To be clear on something: I’m no Edward Abbey. I’m a city boy, through and through. I love neon and tall buildings and graffiti and manhole covers and cracks on the sidewalk. I feel lost and exposed and vulnerable in the wilderness. When I went to New York, I felt no fear wandering around by myself at 3 in the morning, whereas the thought of wandering alone anywhere in the dark of night in a forest or desert chills me to the bone. At least in a city I know what kind of predators roam the wild: I’m prepared to face the claws and teeth of muggers and drunks and cops and lunatics. Walking amongst the trees and mountains, though, I’m not sure what threats lie in wait for me. And it is that fear of not-knowing that makes me cling to cities, safe in the arms of the Devil I know.

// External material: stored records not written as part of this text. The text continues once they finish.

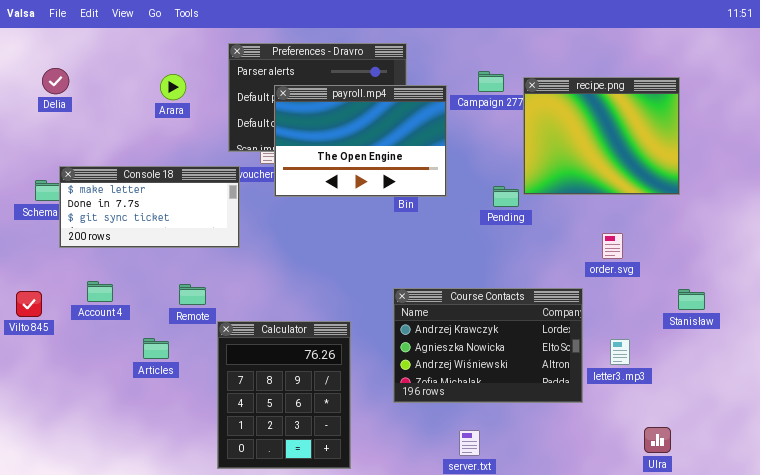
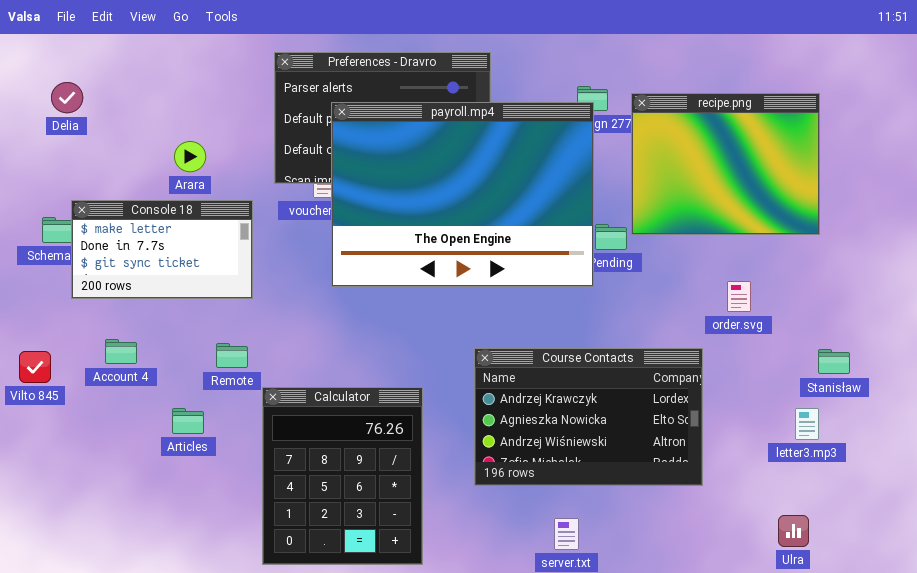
Arara: [160,74,186,100] -> [174,141,206,172], moved
payroll.mp4: [274,85,447,197] -> [331,102,594,287], resized
Console 18: [59,166,240,248] -> [71,200,253,299], resized
letter3.mp3: [610,339,630,365] -> [795,408,819,440], moved

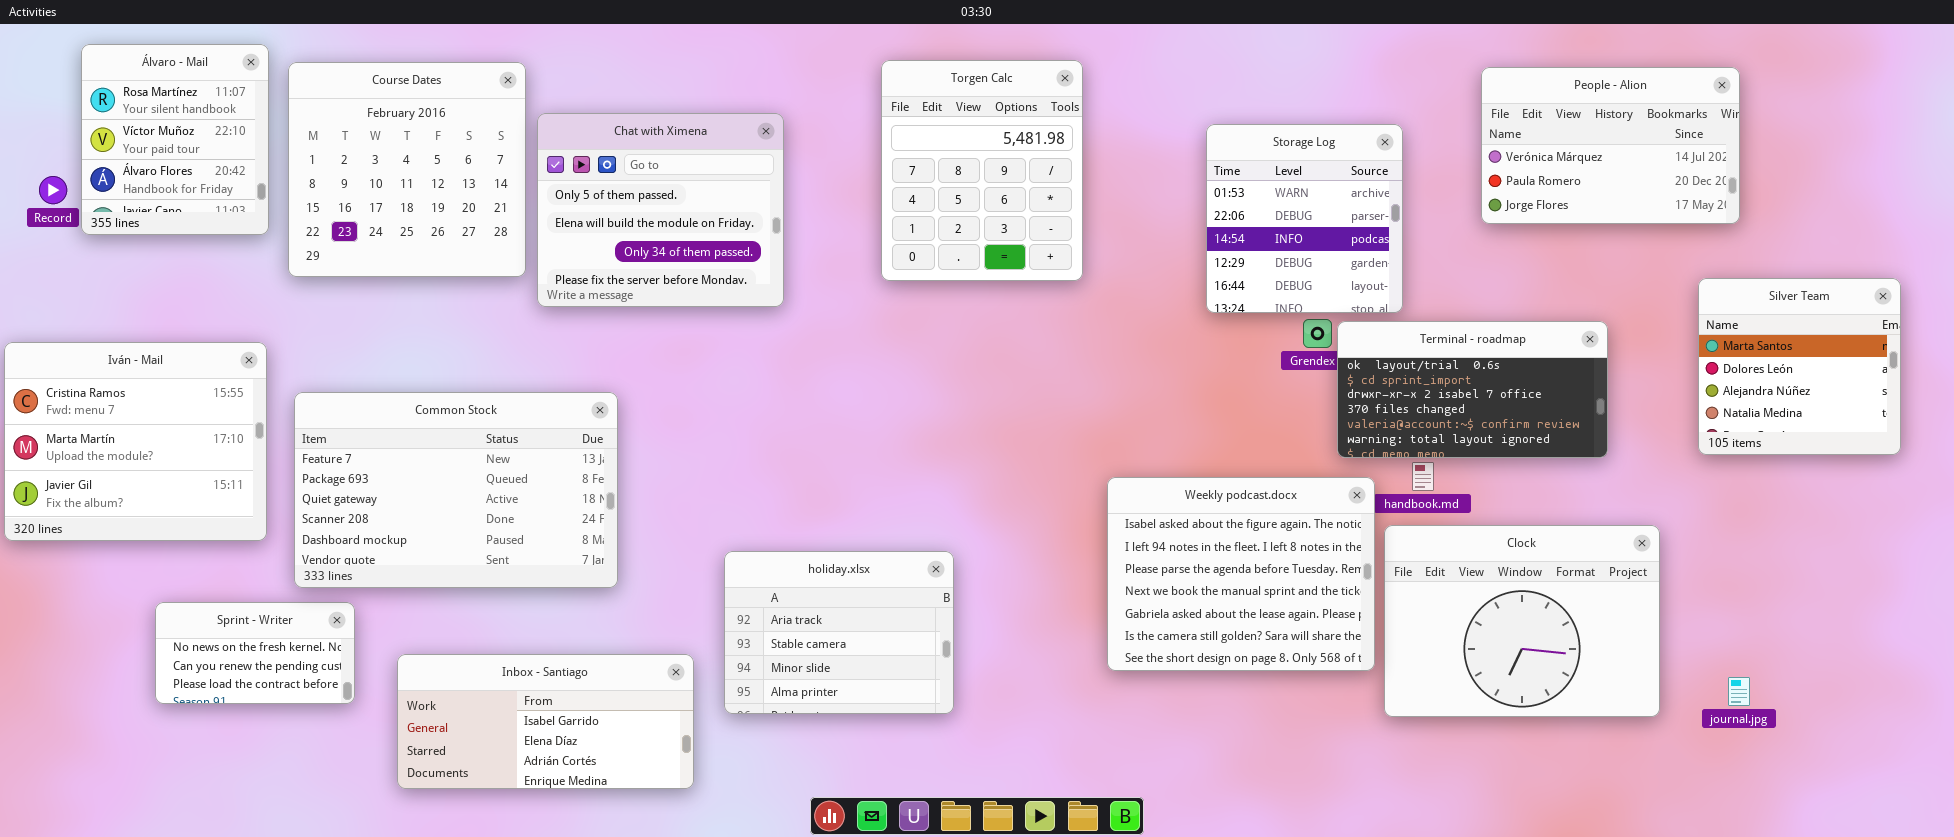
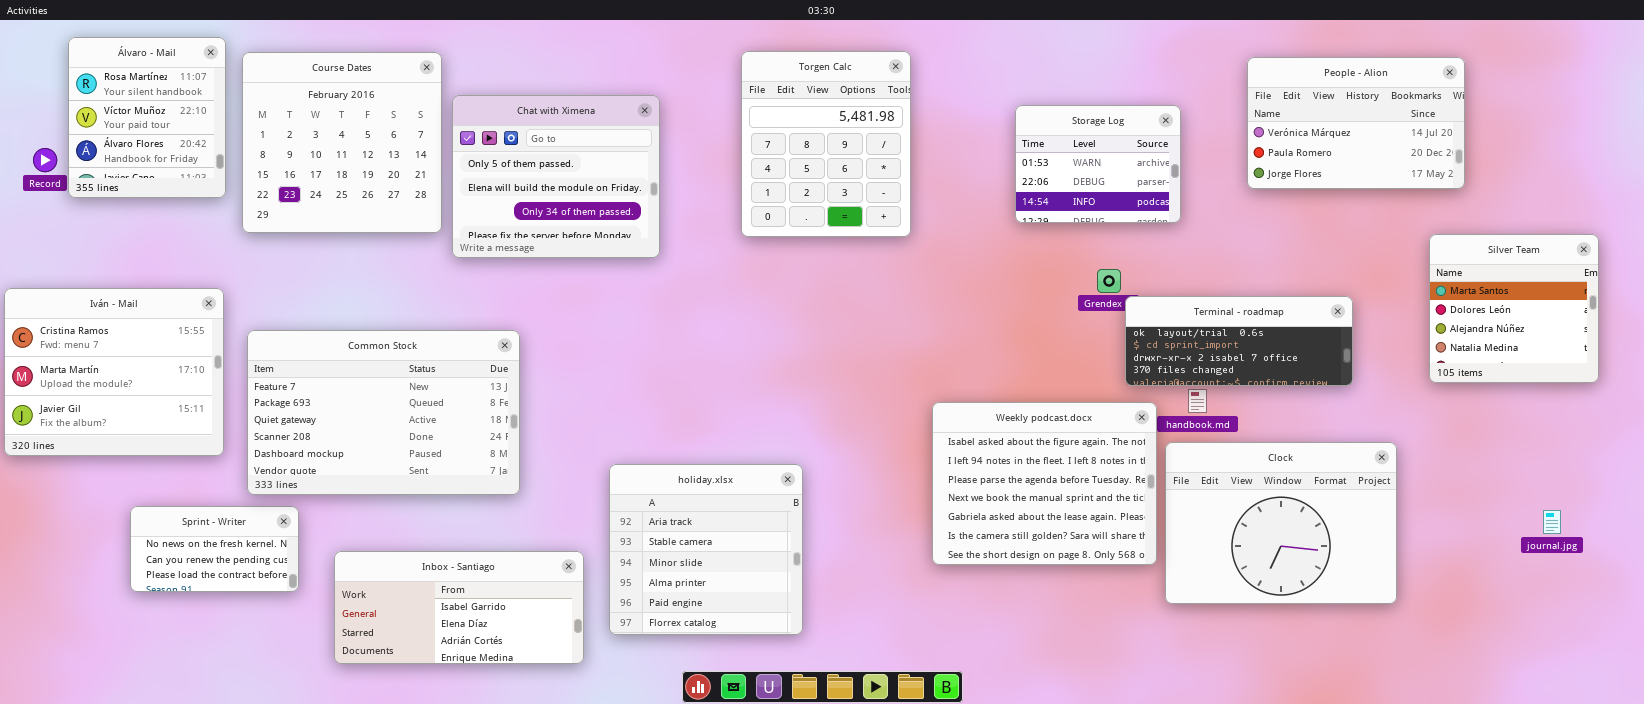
Storage Log: [1206,124,1403,313] -> [1015,105,1181,223], resized
Terminal - roadmap: [1337,321,1608,458] -> [1125,296,1353,386], resized
holiday.xlsx: [724,551,954,714] -> [609,464,803,635], resized
journal.jpg: [1728,677,1750,706] -> [1543,510,1561,534], moved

City boy loyalties aside, I still like seeing those stubborn stowaways of mother nature, the old tenants of the desert who refuse to be relocated. Their very existence seems to say “I can survive anywhere; drop hundreds of tons of concrete on my home, and I’ll just live underneath it, motherfuckers, and eat your trash”. And maybe they provide hope and comfort because they remind me of my childhood, growing up on 72nd St & Sweetwater, where if you drove not even 10 minutes down Scottsdale Rd civilization would peter out and there would just be desert. That’s the thing about being a lifelong native of Arizona: I remember just how much nothing there used to be, I remember all that desert before the sprawl rolled over it and swallowed it up. Seeing the coyotes and javelinas darting past “Yield” signs (they would do no such thing!) shows a continuity. Phoenix may destroy its own history, tearing down its architecture and burying its past, but the Phoenix that was here before Phoenix, the Phoenix whose tallest structures were saguaro instead of bank buildings, endures. It grows in the cracks and drainpipes of the new city, growing fat on our refuse, grinding our traffic to a halt so it can parade itself in the streets, show itself off, make a much-needed mockery of our “progress”. Living here for so long, I can see both of those cities. Perhaps that’s why I’m confident that Phoenix will be a great place to live, will become a thriving community, convinced in a way that many of my friends who aren’t lifers can’t understand. Because I remember when there was nothing but desert, and how quickly the city grew to become this mammoth, unrecognizable thing. And because I can still see the old world getting strong and sly inside the thing that was supposed to kill them.
Somtimes at night I can hear the javelinas grunt and murmur to each other in the pipes. Sometimes I wonder if they’re grunting at me to join them. “Not yet”, I wish I could grunt back to them in their peccary tongue. “I’ve still got traffic of my own to stop”.